Document text ::
=== Section Start ===
AHC WI Higher Oil prices from 1950s

In otl the price of oil seems to me to have been absurdly low until the 'oil shocks' of the 1970s.

Had World prices been higher how much damage would be done to the Western Economies?

How different with the Auto industry have been?

What else?

How could this have happened?
 
Without the era of cheap petrol, the 1950s would be quite different in urban planning. Buss would not be seen as cost effective, hence streetcars would not only be kept, but expanded to serve newly built suburbs. meanwhile the benefits of railroads, especially electric railroads would become apparent, hence the decline in rail travel wouldn't be as severe.
 
Cutting supply is going to be difficult. Although a massive Royalist vs Islamist civil war in both Saudi and Iran is theoretically possible. It's hard to see such continuing very long, though. One would think one side or the other would win.

Having India and China start growing sooner could massively up the demand for oil earlier. For that, you'd need to get rid of the Socialists in both places. However a KMT victory in China would probably require a pre-War PoD (like getting rid of Chiang); and to get rid of the Fabian Socialism in India probably means getting rid of Gandhi and Nehru.

Hmmm... WITHOUT getting rid of those three...

People in Britain become terrified at the prospect of German bombing (read Neville Shute's prewar stuff, for instance, as an example of how effective aerial bombardment was going to be). So backup aircraft plants (airframes and engines) are built in India, also some work with ship yards. Thus the Indian airforce has local production, and when it's obvious that the German raids aren't nearly as effective as people were afraid they were going to be, those Indian Hurricanes (or whatever is built there) are used (partly) to equip the Indian Airforce. More planes are available in North Africa, more in Southeast Asia. Indian troops and airforce hold Malaya and prevent the Japanese from taking Thailand and Burma. The Burma road survives - and the US builds up the Burman-Yunan rail line. These mean massively more supplies reach Chiang - enough more that he actually uses some against the Japanese. [Unfair, I know, still.] MacArthur is sent to China, and Stillwell to Australia. Chinese units loyal to Chiang are provided with lots of equipment and training, and he ends up the war in complete charge.
=== Section End ===
Collected material ::
=== Section Start ===
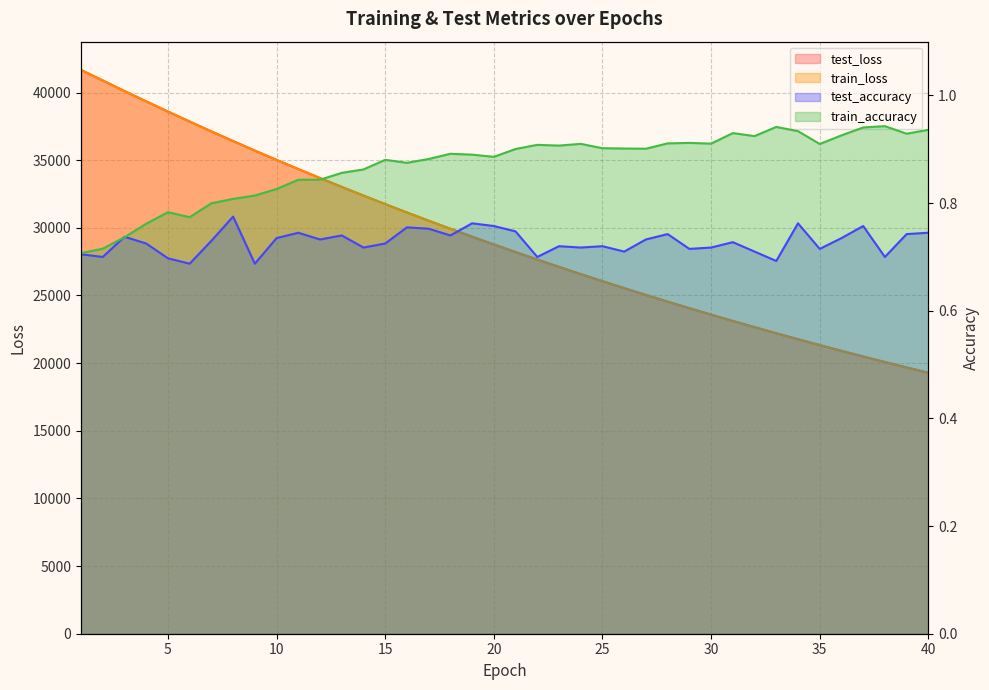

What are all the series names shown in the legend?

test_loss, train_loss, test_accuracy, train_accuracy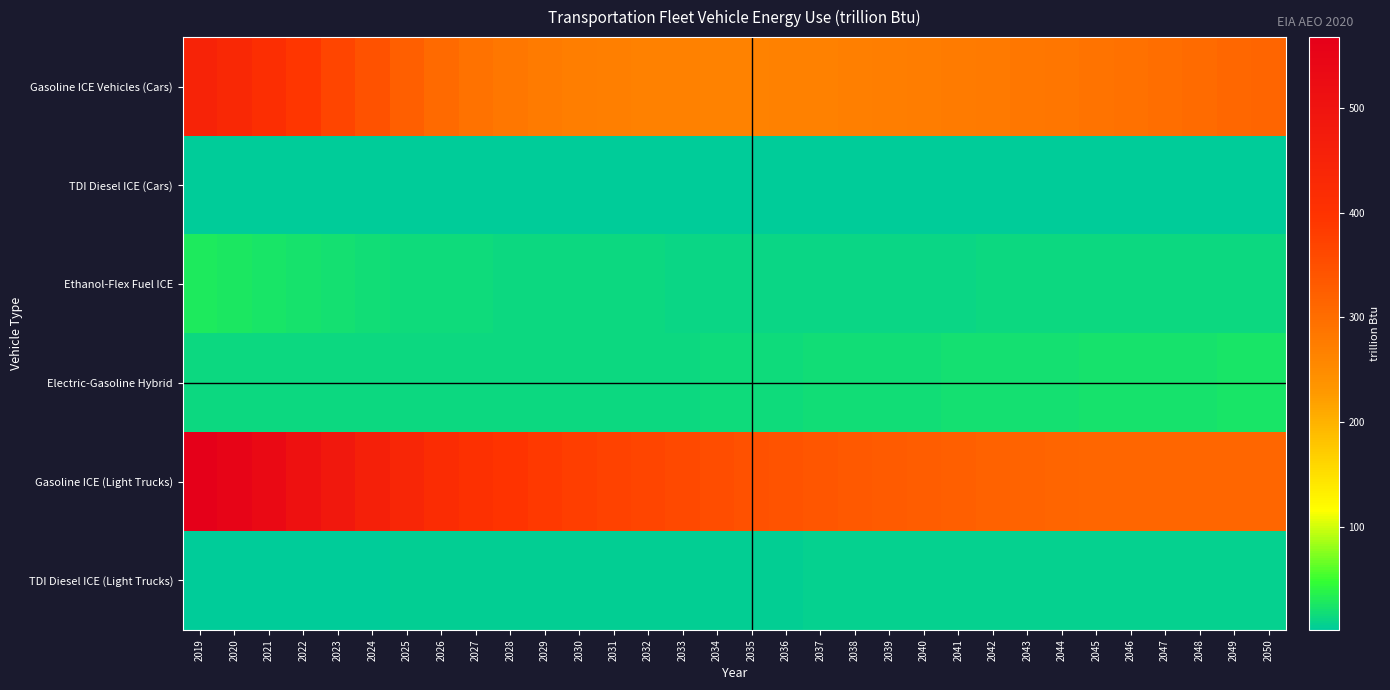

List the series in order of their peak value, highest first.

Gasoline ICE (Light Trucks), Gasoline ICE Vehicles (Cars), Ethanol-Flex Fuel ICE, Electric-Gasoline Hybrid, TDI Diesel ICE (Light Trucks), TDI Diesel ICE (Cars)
=== Section End ===
Task 1 :: From the post on higher oil prices since the 1950s, return the passage starting at "In otl the price" and ending at "be as severe.", copied word for word.
Task 2 :: In the post on higher oil prices since the 1950s, what reason is given for building backup aircraft plants in India? Answer in one to three sentences.
Task 3 :: Write the next part of the post on higher oil prices since the 1950s, picking up after its final sentence.

Answer area 1 ::
In otl the price of oil seems to me to have been absurdly low until the 'oil shocks' of the 1970s.

Had World prices been higher how much damage would be done to the Western Economies?

How different with the Auto industry have been?

What else?

How could this have happened?
 
Without the era of cheap petrol, the 1950s would be quite different in urban planning. Buss would not be seen as cost effective, hence streetcars would not only be kept, but expanded to serve newly built suburbs. meanwhile the benefits of railroads, especially electric railroads would become apparent, hence the decline in rail travel wouldn't be as severe.

Answer area 2 :: People in Britain become terrified at the prospect of German bombing. As a result, backup aircraft plants for both airframes and engines are built in India.

Answer area 3 ::
Indian pride in their war fighting and industrial prowess counters the pacifism of Gandhi and somewhat discredits his whole 'simple, self-sufficiency' philosophy.

Instead, India looks to build her own industry and exports, like OTL South Korea and Japan did. Instead of wearing homespun, Indian leaders wear locally produced machine spun/woven cotton (there's still the boycott of Lancashire cotton products).

Chiang, seeing the rising economic and military power to his south, realizes HE has to introduce reforms. China starts developing - far more slowly than India or e.g. Japan, but opening slowly (if not, so much, to foreigners, at least to local entrepreneurs).

By 1960, oil consumption in India and China, together, matches that of the US (still a tiny fraction per capita, of course), and the economies are still growing.

Prices of oil start rising, slowly, as the world demand rises.

By 1970, every Indian family has at least a motorcycle, many have a car, and the same is true in Chinese cities. Even in the Chinese countryside, every village has a truck or two.
 
There is much more demand for alternative energy. Money is poured into renewables such as solar and wind a lot sooner meaning the tech is much farther along by the current day. You may also have significantly more nuclear power than we do today.

As far as Auto's battery tech is a lot farther along and the industry put out its first EV a lot sooner. Electric cars are probably more common than gas ones.
 
Well if you can make the Coup in Iran blow up into something that would raise prices for a while, especially if it swept over into Iraq and SA, and resulted in damaged wells.

There is much more demand for alternative energy. Money is poured into renewables such as solar and wind a lot sooner meaning the tech is much farther along by the current day. You may also have significantly more nuclear power than we do today.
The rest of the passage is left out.